(Recorded data)
============
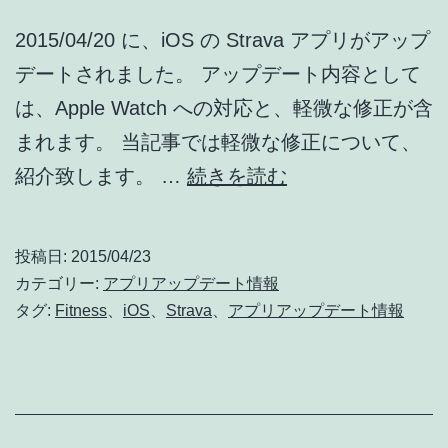
報]
2015/04/20 に、iOS の Strava アプリがアップ
デートされました。 アップデート内容として
は、Apple Watch への対応と、軽微な修正が含
まれます。 当記事では軽微な修正について、
Strava
紹介致します。 …
続きを読む
[iPhone]
ア
投稿日:
2015/04/23
ッ
カテゴリー:
アプリアップデート情報
プ
タグ:
Fitness
、
iOS
、
Strava
、
アプリアップデート情報
デ
ー
ト
:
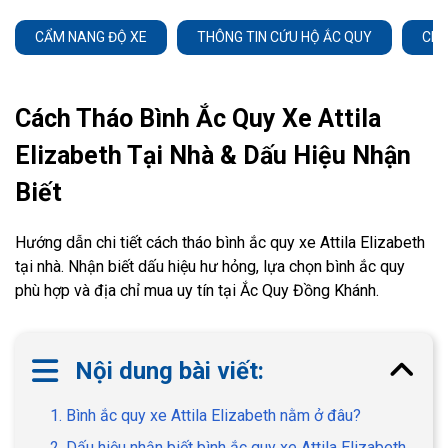
CẨM NANG ĐỘ XE
THÔNG TIN CỨU HỘ ẮC QUY
CHĂ
Cách Tháo Bình Ắc Quy Xe Attila
Elizabeth Tại Nhà & Dấu Hiệu Nhận
Biết
Hướng dẫn chi tiết cách tháo bình ắc quy xe Attila Elizabeth
tại nhà. Nhận biết dấu hiệu hư hỏng, lựa chọn bình ắc quy
phù hợp và địa chỉ mua uy tín tại Ắc Quy Đồng Khánh.
Nội dung bài viết:
1. Bình ắc quy xe Attila Elizabeth nằm ở đâu?
2. Dấu hiệu nhận biết bình ắc quy xe Attila Elizabeth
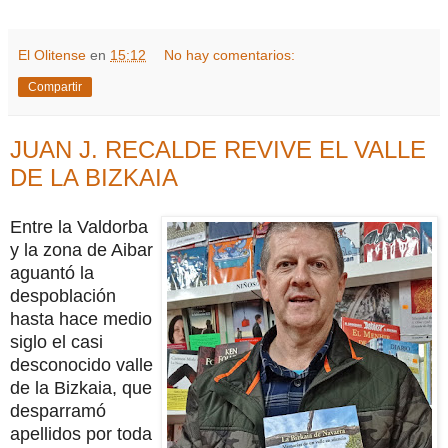
El Olitense
en
15:12
No hay comentarios:
Compartir
JUAN J. RECALDE REVIVE EL VALLE
DE LA BIZKAIA
Entre la Valdorba
y la zona de Aibar
aguantó la
despoblación
hasta hace medio
siglo el casi
desconocido valle
de la Bizkaia, que
desparramó
apellidos por toda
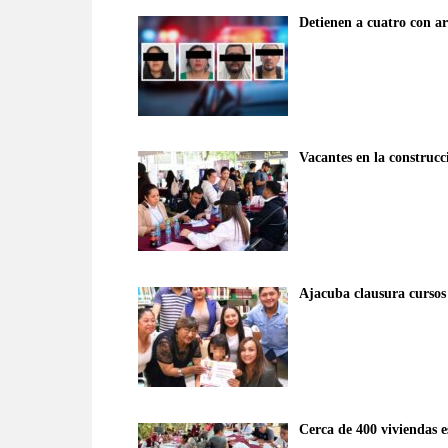
Detienen a cuatro con a
Vacantes en la construcc
Ajacuba clausura cursos
Cerca de 400 viviendas e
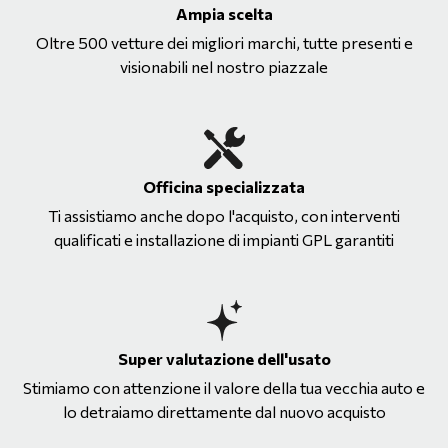
Ampia scelta
Oltre 500 vetture dei migliori marchi, tutte presenti e
visionabili nel nostro piazzale
Officina specializzata
Ti assistiamo anche dopo l'acquisto, con interventi
qualificati e installazione di impianti GPL garantiti
Super valutazione dell'usato
Stimiamo con attenzione il valore della tua vecchia auto e
lo detraiamo direttamente dal nuovo acquisto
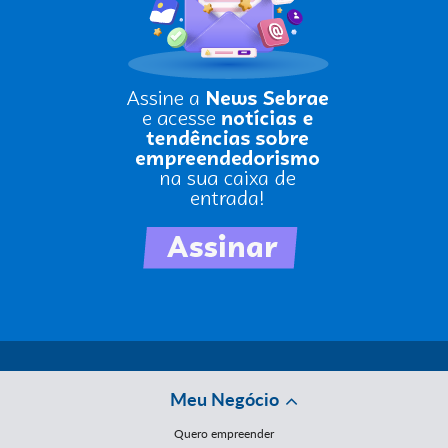
Meu Negócio
Quero empreender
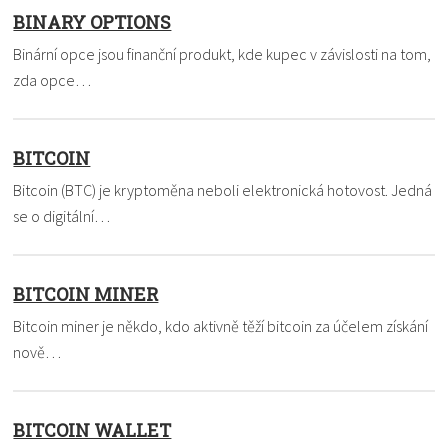
BINARY OPTIONS
Binární opce jsou finanční produkt, kde kupec v závislosti na tom,
zda opce…
BITCOIN
Bitcoin (BTC) je kryptoměna neboli elektronická hotovost. Jedná
se o digitální…
BITCOIN MINER
Bitcoin miner je někdo, kdo aktivně těží bitcoin za účelem získání
nově…
BITCOIN WALLET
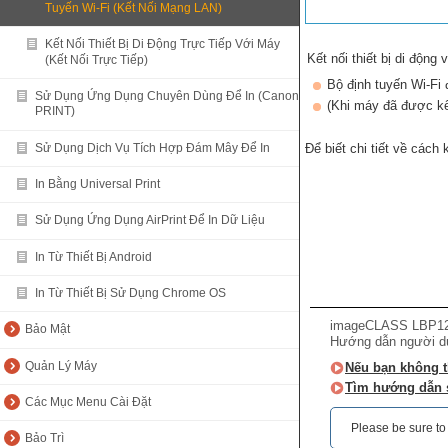
Tuyến Wi-Fi (Kết Nối Mạng LAN)
Kết Nối Thiết Bị Di Động Trực Tiếp Với Máy
Kết nối thiết bị di động
(Kết Nối Trực Tiếp)
Bộ định tuyến Wi-Fi 
Sử Dụng Ứng Dụng Chuyên Dùng Để In (Canon
(Khi máy đã được kế
PRINT)
Sử Dụng Dịch Vụ Tích Hợp Đám Mây Để In
Để biết chi tiết về cách 
In Bằng Universal Print
Sử Dụng Ứng Dụng AirPrint Để In Dữ Liệu
In Từ Thiết Bị Android
In Từ Thiết Bị Sử Dụng Chrome OS
imageCLASS LBP122
Bảo Mật
Hướng dẫn người d
Quản Lý Máy
Nếu bạn không th
Tìm hướng dẫn 
Các Mục Menu Cài Đặt
Please be sure to r
Bảo Trì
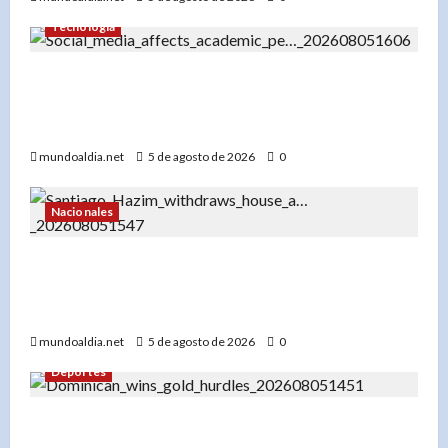
Tecnología
«El impacto del uso temprano de redes sociales
en el rendimiento académico de los
adolescentes»
mundoaldia.net
5 de agosto de 2026
0
Nacionales
«Santiago Hazim desiste de su pedido de
arresto domiciliario y acepta prisión preventiva
en el caso Senasa»
mundoaldia.net
5 de agosto de 2026
0
Deportes
«Yeral Núñez: De pupilo de Félix Sánchez a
============
• [WHAT TO DO]: Exact copies of the entries above are needed, with every picture removed.

• [OUTPUT FOR THIS EXERCISE]:
報]
2015/04/20 に、iOS の Strava アプリがアップ
デートされました。 アップデート内容として
は、Apple Watch への対応と、軽微な修正が含
まれます。 当記事では軽微な修正について、
Strava
紹介致します。 …
続きを読む
[iPhone]
ア
投稿日:
2015/04/23
ッ
カテゴリー:
アプリアップデート情報
プ
タグ:
Fitness
、
iOS
、
Strava
、
アプリアップデート情報
デ
ー
ト
:
CẨM NANG ĐỘ XE
THÔNG TIN CỨU HỘ ẮC QUY
CHĂ
Cách Tháo Bình Ắc Quy Xe Attila
Elizabeth Tại Nhà & Dấu Hiệu Nhận
Biết
Hướng dẫn chi tiết cách tháo bình ắc quy xe Attila Elizabeth
tại nhà. Nhận biết dấu hiệu hư hỏng, lựa chọn bình ắc quy
phù hợp và địa chỉ mua uy tín tại Ắc Quy Đồng Khánh.
Nội dung bài viết:
1. Bình ắc quy xe Attila Elizabeth nằm ở đâu?
2. Dấu hiệu nhận biết bình ắc quy xe Attila Elizabeth
El Olitense
en
15:12
No hay comentarios:
Compartir
JUAN J. RECALDE REVIVE EL VALLE
DE LA BIZKAIA
Entre la Valdorba
y la zona de Aibar
aguantó la
despoblación
hasta hace medio
siglo el casi
desconocido valle
de la Bizkaia, que
desparramó
apellidos por toda
Detienen a cuatro con a
Vacantes en la construcc
Ajacuba clausura cursos
Cerca de 400 viviendas e
Ampia scelta
Oltre 500 vetture dei migliori marchi, tutte presenti e
visionabili nel nostro piazzale
Officina specializzata
Ti assistiamo anche dopo l'acquisto, con interventi
qualificati e installazione di impianti GPL garantiti
Super valutazione dell'usato
Stimiamo con attenzione il valore della tua vecchia auto e
lo detraiamo direttamente dal nuovo acquisto
Meu Negócio
Quero empreender
BINARY OPTIONS
Binární opce jsou finanční produkt, kde kupec v závislosti na tom,
zda opce…
BITCOIN
Bitcoin (BTC) je kryptoměna neboli elektronická hotovost. Jedná
se o digitální…
BITCOIN MINER
Bitcoin miner je někdo, kdo aktivně těží bitcoin za účelem získání
nově…
BITCOIN WALLET
Tuyến Wi-Fi (Kết Nối Mạng LAN)
Kết Nối Thiết Bị Di Động Trực Tiếp Với Máy
Kết nối thiết bị di động
(Kết Nối Trực Tiếp)
Bộ định tuyến Wi-Fi 
Sử Dụng Ứng Dụng Chuyên Dùng Để In (Canon
(Khi máy đã được kế
PRINT)
Sử Dụng Dịch Vụ Tích Hợp Đám Mây Để In
Để biết chi tiết về cách 
In Bằng Universal Print
Sử Dụng Ứng Dụng AirPrint Để In Dữ Liệu
In Từ Thiết Bị Android
In Từ Thiết Bị Sử Dụng Chrome OS
imageCLASS LBP122
Bảo Mật
Hướng dẫn người d
Quản Lý Máy
Nếu bạn không th
Tìm hướng dẫn 
Các Mục Menu Cài Đặt
Please be sure to r
Bảo Trì
Tecnología
«El impacto del uso temprano de redes sociales
en el rendimiento académico de los
adolescentes»
mundoaldia.net
5 de agosto de 2026
0
Nacionales
«Santiago Hazim desiste de su pedido de
arresto domiciliario y acepta prisión preventiva
en el caso Senasa»
mundoaldia.net
5 de agosto de 2026
0
Deportes
«Yeral Núñez: De pupilo de Félix Sánchez a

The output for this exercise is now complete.